Sunday

May 4, 2008

Posthumous

by Jean Nordhaus

Would it surprise you to learn
that years beyond your longest winter
you still get letters from your bank, your old
philanthropies, cold flakes drifting
through the mail-slot with your name?
Though it's been a long time since your face
interrupted the light in my door-frame,
and the last tremblings of your voice
have drained from my telephone wire,
from the lists of the likely, your name
is not missing. It circles in the shadow-world
of the machines, a wind-blown ghost. For generosity
will be exalted, and good credit
outlasts death. Caribbean cruises, recipes,
low-interest loans. For you who asked
so much of life, who lived acutely
even in duress, the brimming world
awaits your signature. Cancer and heart disease
are still counting on you for a cure.
B'nai Brith numbers you among the blessed.
They miss you. They want you back.

"Posthumous" by Jean Nordhaus, from Innocence. © Ohio State University Press, 2006. Reprinted with permission. (buy now)

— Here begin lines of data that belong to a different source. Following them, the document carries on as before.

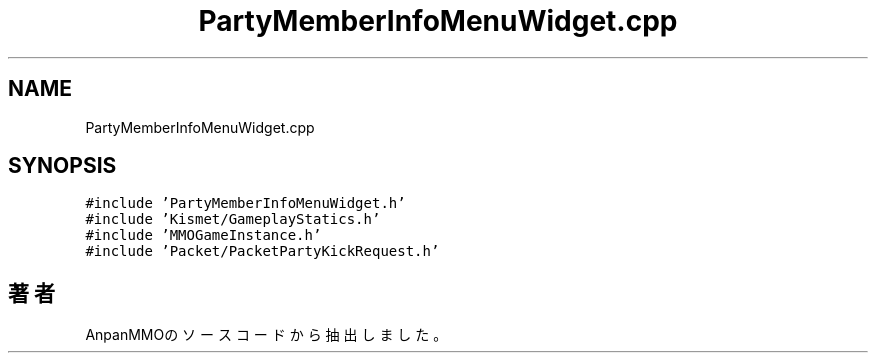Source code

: .TH "PartyMemberInfoMenuWidget.cpp" 3 "2018年12月21日(金)" "AnpanMMO" \" -*- nroff -*-
.ad l
.nh
.SH NAME
PartyMemberInfoMenuWidget.cpp
.SH SYNOPSIS
.br
.PP
\fC#include 'PartyMemberInfoMenuWidget\&.h'\fP
.br
\fC#include 'Kismet/GameplayStatics\&.h'\fP
.br
\fC#include 'MMOGameInstance\&.h'\fP
.br
\fC#include 'Packet/PacketPartyKickRequest\&.h'\fP
.br

.SH "著者"
.PP 
 AnpanMMOのソースコードから抽出しました。
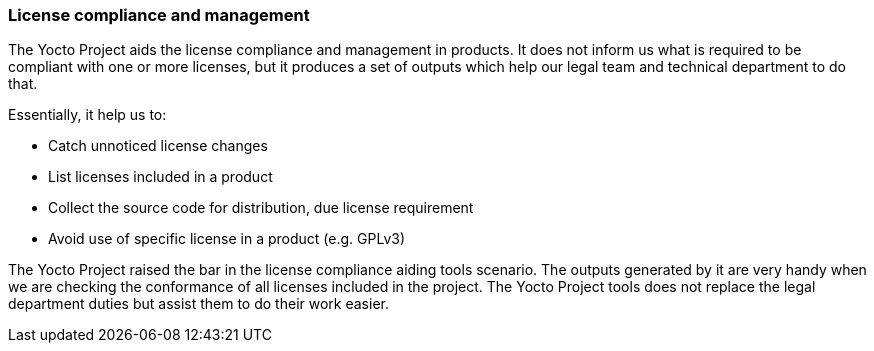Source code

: === License compliance and management

The Yocto Project aids the license compliance and management in products. It does not inform us what is required to be compliant with one or more licenses, but it produces a set of outputs which help our legal team and technical department to do that.

Essentially, it help us to:

* Catch unnoticed license changes
* List licenses included in a product
* Collect the source code for distribution, due license requirement
* Avoid use of specific license in a product (e.g. GPLv3)

The Yocto Project raised the bar in the license compliance aiding tools scenario. The outputs generated by it are very handy when we are checking the conformance of all licenses included in the project. The Yocto Project tools does not replace the legal department duties but assist them to do their work easier.
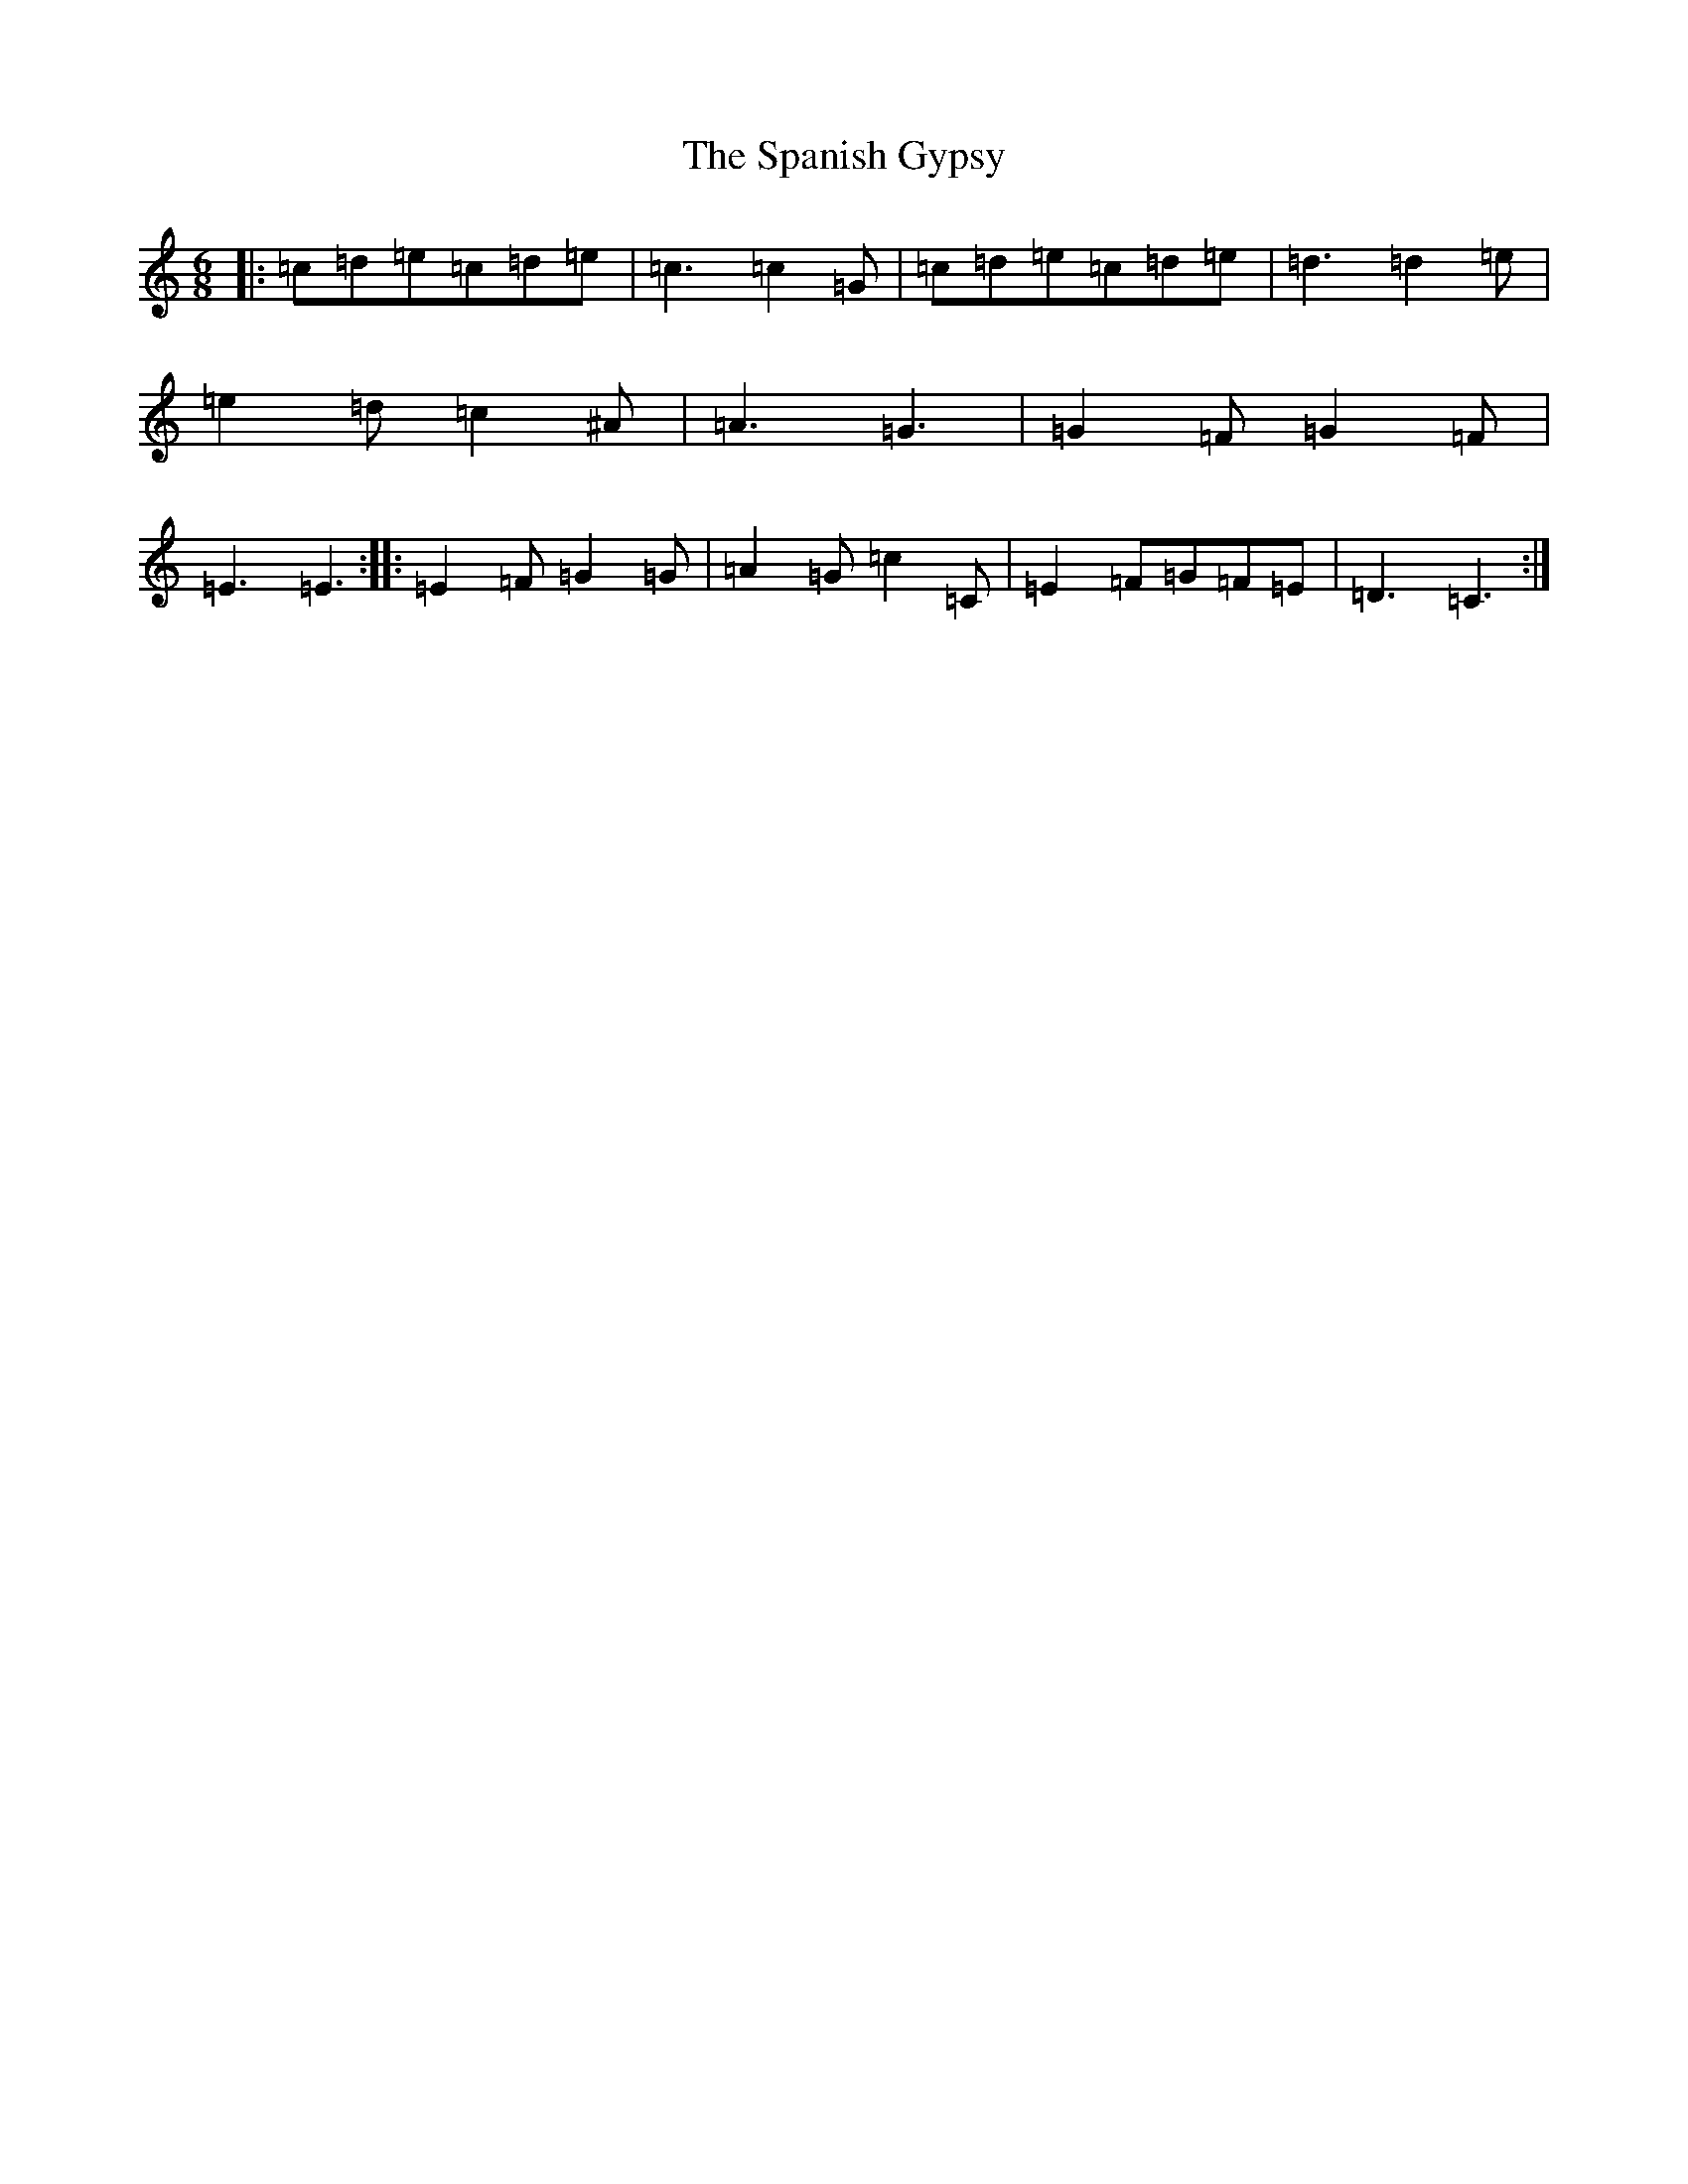 X: 19943
T: Spanish Gypsy, The
S: https://thesession.org/tunes/7224#setting7224
Z: D Major
R: jig
M: 6/8
L: 1/8
K: C Major
|:=c=d=e=c=d=e|=c3=c2=G|=c=d=e=c=d=e|=d3=d2=e|=e2=d=c2^A|=A3=G3|=G2=F=G2=F|=E3=E3:||:=E2=F=G2=G|=A2=G=c2=C|=E2=F=G=F=E|=D3=C3:|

It's the birthday of Horace Mann, born in Franklin, Massachusetts (1796), the first great American advocate of public education. He believed that in a democratic society education should be free and universal. He fiercely opposed slavery and toward the end of his life, he was the president of Antioch College, a new institution committed to coeducation and equal opportunity for all students, black and white.

It's the birthday of novelist Graham Swift, (books by this author) born in London, England (1949). He became a widely acclaimed author after he published his third novel, Waterland (1984), about a history teacher who teaches his class the history of his own life instead of the history in books.

Swift said, "The standard advice is to write about what you do know. But fiction is about the imagination, and imagination means getting from what you know to what you don't know. The great challenge, the great excitement, the great magic of writing fiction is getting out of yourself, and getting into the lives of other characters; into experiences that are not your own, but sort of become your own as you write."

It's the birthday of novelist and short-story writer David Guterson, (books by this author) born in Seattle, Washington (1956). He worked for many years as a high school teacher. The two books he always assigned were Romeo and Juliet and To Kill a Mockingbird. When he wrote his first novel, he combined the story of star-crossed lovers with a courtroom drama about race. The novel was Snow Falling on Cedars (1994), about the murder trial of a Japanese-American in the wake of World War II, and it won the PEN/Faulkner Award for fiction.

It's the birthday of poet Thomas Kinsella, (books by this author) born in Dublin (1928).

He's published more than 30 collections of poetry since his first one appeared in 1956. His early poems are largely about love, relationships, death, and art, while his later poems often revolve around historical events. He's also translated from the Gaelic an Irish epic and an anthology of poems.

He said, "I think that the human function (in so far as it is not simply to survive the ignominies of existence) is to elicit order from experience, to detect the significant substance of our individual and common pasts and translate it imaginatively, scientifically, bodily, into an ever more coherent and capacious entity—or to try to do so until we fail."

It's the birthday of columnist George F. Will, (books by this author) born in Champaign, Illinois (1941). He won the Pulitzer Prize for distinguished commentary in 1977, and he has since written several books, including The Pursuit of Happiness, and Other Sobering Thoughts (1978) and Statecraft as Soulcraft: What the Government Does (1983). He once said, "Childhood is frequently a solemn business for those inside it."